◆ **Text shown**:
##############################

Research · 01 June 2026 · ~11 min read

PRA SS1/21 Operational Resilience: synthetic data for continuous compliance.

The 31 March 2025 PRA SS1/21 deadline has passed. UK firms now operate inside impact tolerances under continuous supervisory expectation. The evidence bar that mattered during build is the evidence bar that matters during steady-state — and the firms that cannot rehearse failure on production data cannot rehearse it at all.

PRA SS1/21 Operational Resilience came into force on 31 March 2022. Firms had three years — to 31 March 2025 — to demonstrate they could remain within impact tolerances for every Important Business Service under severe-but-plausible disruption. That deadline has passed. UK banks, insurers and investment firms now operate inside the policy in steady state. The supervisory question is no longer "are you ready by the deadline" but "can you continuously evidence that you remain inside tolerance". This piece is for firms that have crossed the line and now face the harder question: what does continuous resilience evidence actually look like, and where does synthetic data substrate fit.

§ 01 / The deadline that passed

What 31 March 2025 actually meant

PRA Supervisory Statement SS1/21, jointly with FCA PS21/3 and Bank of England policy for FMIs, came into force on 31 March 2022. The policy required firms to identify their Important Business Services, set impact tolerances for each, and complete mapping, scenario testing and self-assessment work to evidence the ability to remain within those tolerances by 31 March 2025. Three years to build the apparatus, three years to demonstrate it works.

The deadline has now passed. The post-deadline supervisory posture is different from the build phase in three specific ways. First, the self-assessment is no longer a one-off document but a living artefact that the firm's Board has to refresh with regulator-grade evidence. Second, impact tolerances are no longer aspirational targets but commitments that must be substantively defended every supervisory cycle. Third, severe-but-plausible scenarios are not a 2024 testing campaign but a continuous testing programme — and supervisors expect to see evidence from the most recent twelve months, not from the build-up to the deadline.

UK firms with EU operations face an overlapping but distinct regime. DORA Article 11 covers operational resilience for in-scope EU financial entities, with Article 26 requiring threat-led penetration testing on production-like systems. The UK SS1/21 regime is broader in scope but methodologically lighter on the testing-evidence side than DORA. Firms operating under both regimes typically run a unified resilience programme and produce two different evidence packs.

§ 02 / Important Business Services

Where the granularity decision is made

The Important Business Service is the unit of analysis in SS1/21. A service whose failure would cause intolerable harm to consumers, market integrity, or the firm's safety and soundness must be on the register. The PRA explicitly resisted a definitional list because the granularity decision depends on firm size, customer base, and business model — but the policy gives clear examples: payments, deposit-taking, lending decisions, claims handling for insurers, market access for investment firms.

##############################

◆ **Prompt 1**:
Answer these questions from the article on PRA SS1/21:
(a) On what date did SS1/21 come into force?
(b) Which DORA article requires threat-led penetration testing on production-like systems?
(c) What does the article call the unit of analysis in SS1/21?
◆ **Prompt 2**:
Summarize the article on PRA SS1/21 in two sentences.
◆ **Prompt 3**:
Reproduce the passage of the article on PRA SS1/21 starting at "The 31 March" and ending at "rehearse it at all.".
The material that follows has no connection to the article on PRA SS1/21.

◆ **Provided data**:
##############################

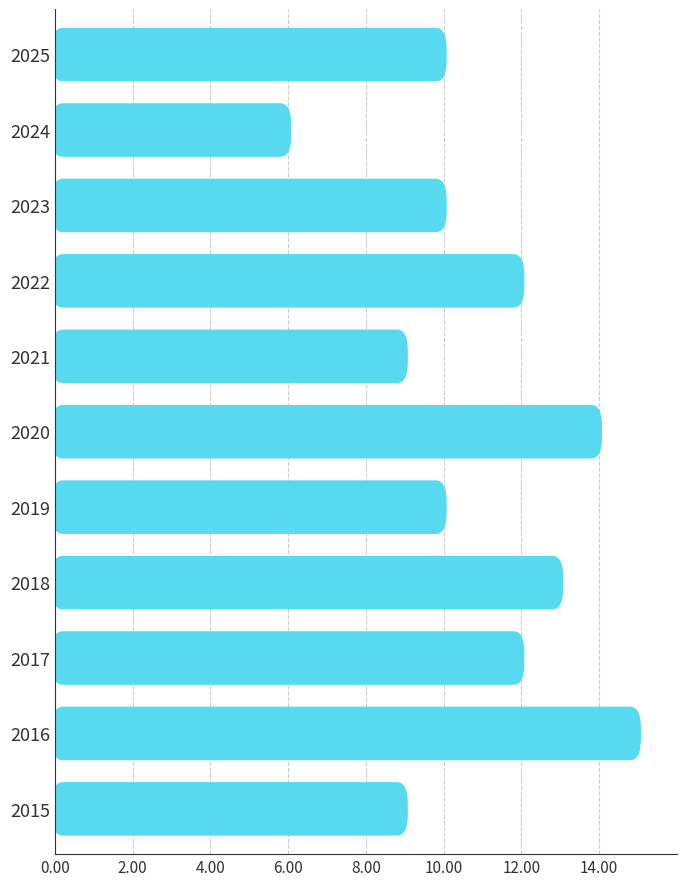

The chart shows a value of 10 at 2025. True or false?

True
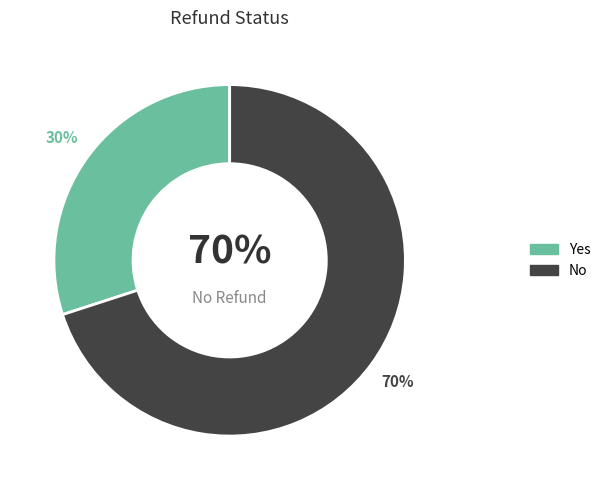

Combined, do Yes and No account for over 50%?

Yes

##############################

◆ **Answer 1**:
(a) 31 March 2022
(b) Article 26
(c) The Important Business Service

◆ **Answer 2**:
PRA SS1/21 came into force on 31 March 2022 and gave firms until 31 March 2025 to show they could remain within impact tolerances for every Important Business Service under severe-but-plausible disruption. Now that the deadline has passed, firms must continuously evidence that they stay inside tolerance by refreshing their self-assessments, defending their tolerances every supervisory cycle, and running scenario testing as an ongoing program.

◆ **Answer 3**:
The 31 March 2025 PRA SS1/21 deadline has passed. UK firms now operate inside impact tolerances under continuous supervisory expectation. The evidence bar that mattered during build is the evidence bar that matters during steady-state — and the firms that cannot rehearse failure on production data cannot rehearse it at all.